Before I could worry about whether the REAL Steranko was going to show, or a mere salesperson of his, THERE HE WAS, magnificent hair, powder-blue retro/leisure suit, and all. He had placed an array of prints of his artwork on his table. One series was of cheesecake pinups girls, in the tastefully nude Alberto Vargas style, in superhero costume. These were going for $5 each. Bargain!
Russ was urging me to say hello to the man Stan Lee called “Jaunty Jim.” I was a combination of too shy and too afraid to act like a gushing fanboy. So Russ, a calm, poised, NONgushing fanboy, chatted Steranko up a bit, first asking if he’d mind signing the posters he was buying. Steranko put a “Lemme put it to you like this” expression on his face and picked up and pointed to the placard that indicated that his signature bumped up the price $10. (Neither of us had the money; in fact, Russ was using his last few dollars to buy a poster for me, since I was totally broke.) Then Russ handed over the money, all singles, and asked if we could have a picture with him. Steranko demurred, saying his only exception to the no-pictures rule was for gorgeous, hot females. We didn’t qualify.

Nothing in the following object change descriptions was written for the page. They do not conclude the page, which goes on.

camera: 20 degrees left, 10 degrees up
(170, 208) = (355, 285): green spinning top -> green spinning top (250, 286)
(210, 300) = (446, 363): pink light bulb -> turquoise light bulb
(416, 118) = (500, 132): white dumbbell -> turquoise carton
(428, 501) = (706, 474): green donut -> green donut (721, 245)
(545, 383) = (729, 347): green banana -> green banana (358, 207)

Now comes the REAL story. Russ Kazmierczak is the creator and life-force of AMAZING ARIZONA COMICS. He’s cranked out at least ten issues of a mix of superhero tales and regional satire involving local bigshots, including Sheriff Joe Arpaio and former Governor Jan Brewer. His first superhero, Speed Cameron, has super-speed, somehow by virtue of the fact that his DNA has been commingled with that of a…speed camera. (Ticketing of speeding drivers via automated motion-capture cameras is a local, and controversial, phenomenon.) Russ uses Arizona as the backdrop of his stories, giving his growing but still tragically small fan-base the thrill of recognition of such locales as the Phoenix Melrose district.
Here’s the man himself, perusing He-Man, one of his favorite superheroes when he was growing up.

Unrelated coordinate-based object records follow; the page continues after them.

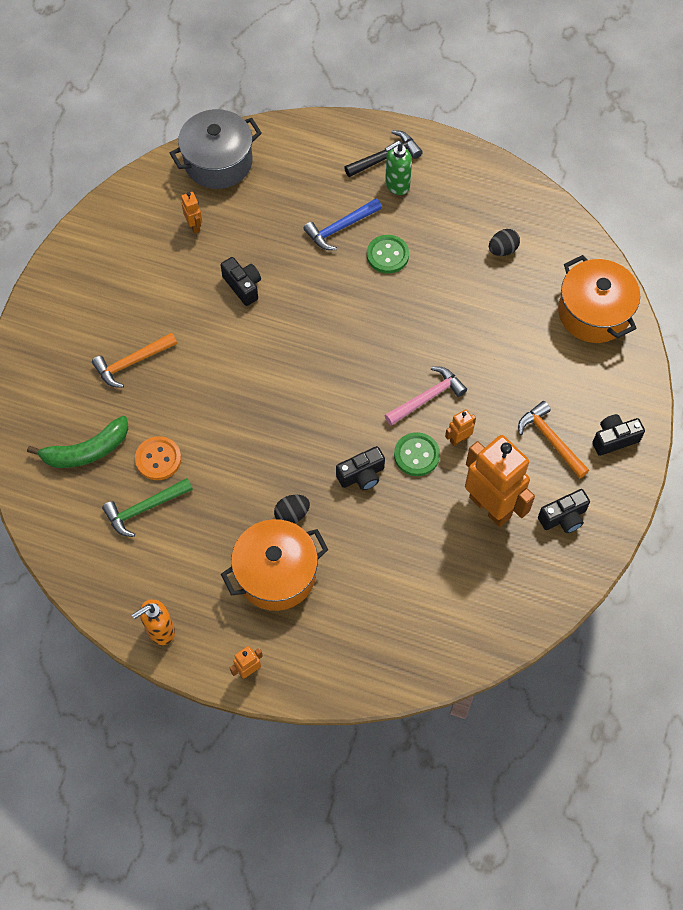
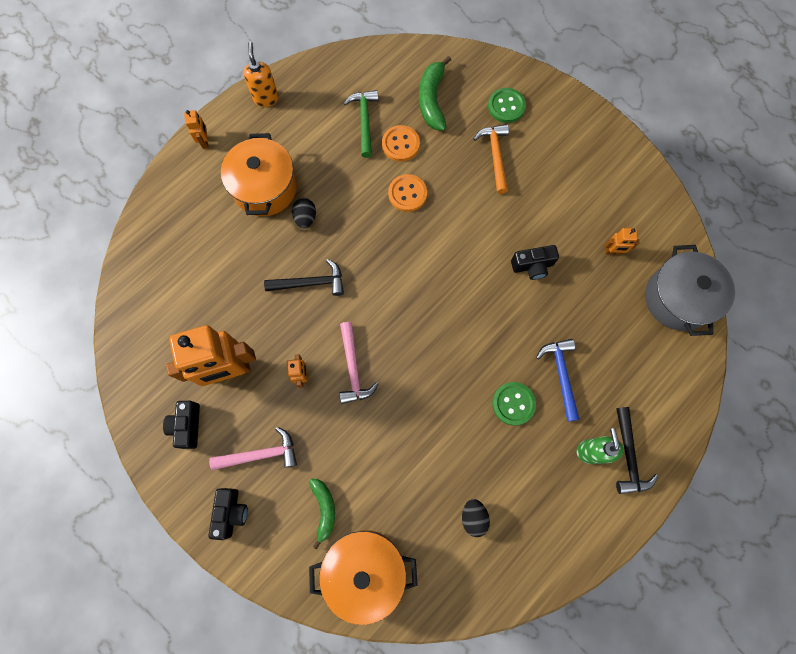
camera: 115 degrees right, 10 degrees up
(216, 427) = (407, 194): none -> orange button
(362, 475) = (310, 283): black camera -> black hammer
(416, 455) = (305, 334): green button -> green button (506, 106)
(550, 440) = (260, 454): orange hammer -> pink hammer
(565, 365) = (324, 509): none -> green banana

And here’s the man himself being interviewed by KTAR radio personalities Mike Russell (in Captain Morgan garb) and Pamela Hughes (a STAR WARS storm trooper, with a probably-unnecessarily modified breastplate). If you were lucky enough to be tuned in to 92.3 at 9:12am on Friday, May 29, you heard Russ more than holding his own against these two.
At Phoenix Comicon 2015 Russ shares booth space with “Ali-Kat’s Curiosities.” He’ll be there all day today, May 30, and tomorrow the 31st as well. So if you’re in downtown Phoenix, and strolling by the Convention Center, any time between now and Sunday evening, I urge you to find your way to Russ’s booth/world. You will see people who have gone to extraordinary lengths to look both good and superheroic, like this chap:
You may well see a local legend of incredible longevity, Dave Pratt, making people dance with his radio ways just as he’s done for the last 30 years. You may even see Steranko, who will be happy to sell you something. But what you’ll tell your grandchildren years hence is that you met and talked to the one and only Karaoke Fanboy, Russ Kazmierczak, Jr.